■ Document segment
┄┄┄┄┄┄┄┄┄┄┄┄┄┄┄┄┄┄┄┄
The following was written for Boating Times Long Island’s July issue.
You can read the original version here. You can find a list of locations where Boating Times Long Island is distributed here.
Carol. Donna. Gloria. Bob. Irene. Sandy. The names are part of our history. Since the 1930s, Long Island’s storm vulnerability has been known, yet little was done until 2011 when Irene, a relatively small hurricane, hit the region. When Sandy struck the following year, a sense of immediacy for storm preparedness resonated with policymakers.
Despite the politically attractive zeal for storm hardening, our region is still vulnerable to future storm threats and may be unable to adapt itself to the new normal of extreme weather events in the 21st century.
On October 28, 2012, an overcast and nervous calm hung over the Robert Moses Causeway in West Islip as the Great South Bay — still as glass — flowed beneath the crossing. Twenty-four hours later, Hurricane Sandy, soon to be dubbed a “Superstorm” by local media, rumbled and churned up the eastern coast, taking a sharp turn and hitting our tristate region dead on. By October 30, the calm had returned, but to local residents, Sandy’s presence was felt for weeks, months, and years after the storm dissipated.
As horrible as Sandy was for Long Islanders and the surrounding areas, the storm was classified as barely a Category 1 on the Saffir-Simpson Hurricane Wind Scale. When compared to the 1938 “Long Island Express,” a forceful Category 3 storm that is considered by most as the benchmark for our regional hurricane threat, Sandy was weak. Yet this weak storm displayed just how vulnerable our region is to a storm surge.
In Sandy’s wake, flood-prone areas of Nassau and Suffolk experienced record damage that local, state, and federal governments are still struggling to quantify and repair. Many people asked why Sandy hit the region as hard as it did.
The answer lies with the suburbanization of Long Island’s coast. It started with the sporadic placement of beach bungalows after the Great Depression and exploded with the rapid development of large subdivisions where wetlands once stood. As Dr. Lee Koppelman, Long Island’s veteran planner and executive director of Stony Brook University’s Center for Regional Policy Studies, told Newsday’s Nicholas Spangler shortly after Sandy hit, “Builders were able to get land as relative gifts. We lost more than two-thirds of the natural wetlands that existed at the beginning of the 20th century.”
As Spangler wrote at the time: “Thousands of houses were built with ‘no plan and no control,’ he [Koppelman] said. Some were summer bungalows, winterized and turned into year-round homes. Most were built on slabs instead of pilings, sitting low on ground that itself was rarely more than a couple of feet above sea level.”
Development crept eastward from Oceanside to Mastic Beach, extending to within mere feet of the waterfront. Development patterns showed little respect towards Long Island’s known floodplain and areas with a high risk of erosion. The impacts of coastal development sapped the Great South Bay of eelgrass, essential for keeping the coastal sands from shifting. Storm after storm, ranging in size from hurricanes to nor’easters, waterfront residents first saw the coast erode and their yards flood thereafter. Eventually, every storm event was a near-guarantee to result in property damage.
┄┄┄┄┄┄┄┄┄┄┄┄┄┄┄┄┄┄┄┄
■ Data shown
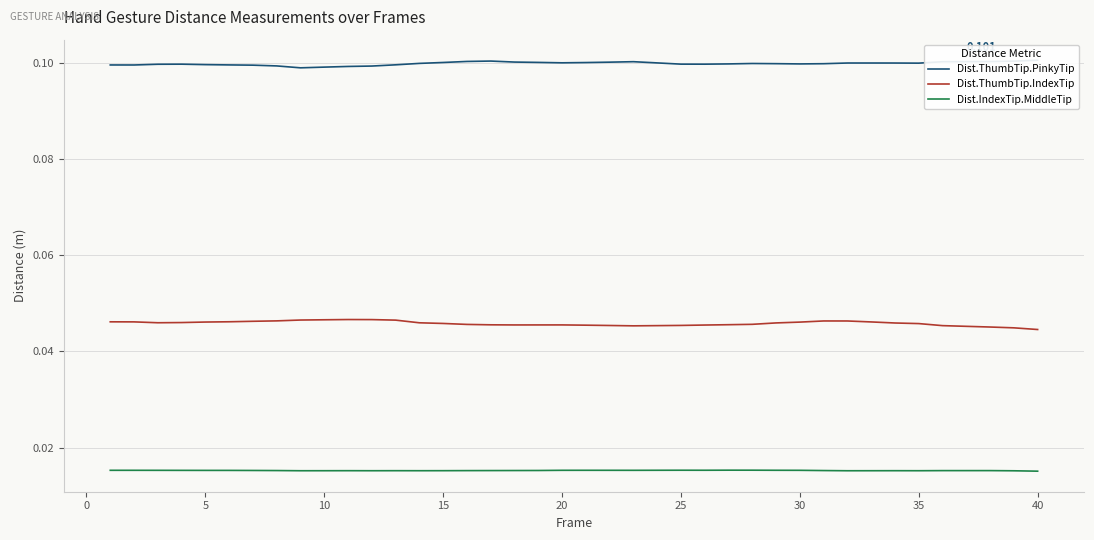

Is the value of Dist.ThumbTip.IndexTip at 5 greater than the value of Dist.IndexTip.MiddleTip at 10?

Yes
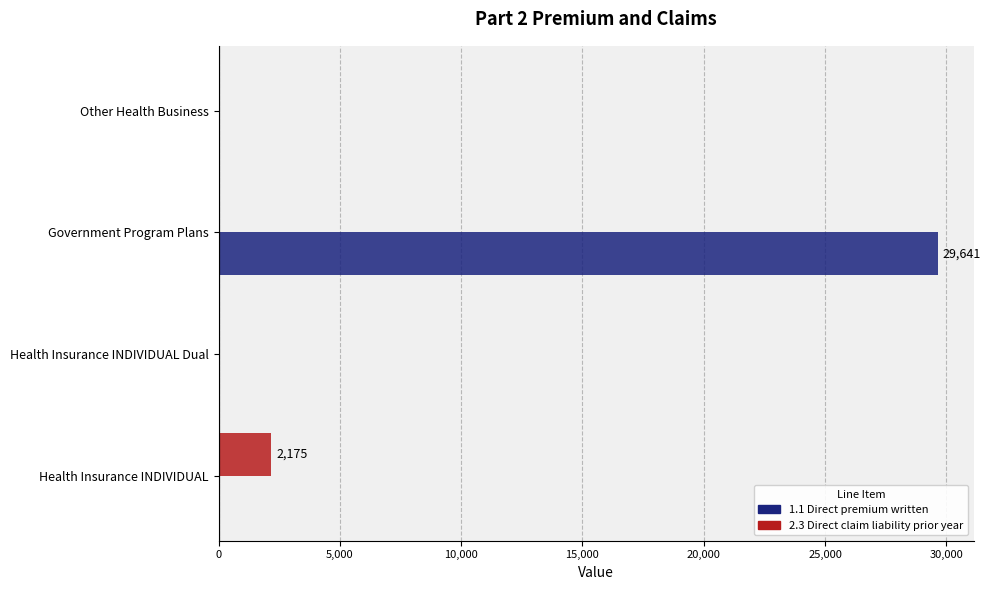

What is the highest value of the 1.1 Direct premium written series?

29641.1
┄┄┄┄┄┄┄┄┄┄┄┄┄┄┄┄┄┄┄┄
■ Task objective
Say whether each statement agrees with the article on Long Island's storm vulnerability, answering yes or no and quoting the deciding words of the text exactly. 1. Sandy was classified as a Category 3 storm. 2. Long Island lost more than two-thirds of the natural wetlands that existed at the start of the 20th century. 3. Most of the houses were built on pilings.

■ Written answer
1. No: "the storm was classified as barely a Category 1 on the Saffir-Simpson Hurricane Wind Scale."
2. Yes: "We lost more than two-thirds of the natural wetlands that existed at the beginning of the 20th century."
3. No: "Most were built on slabs instead of pilings."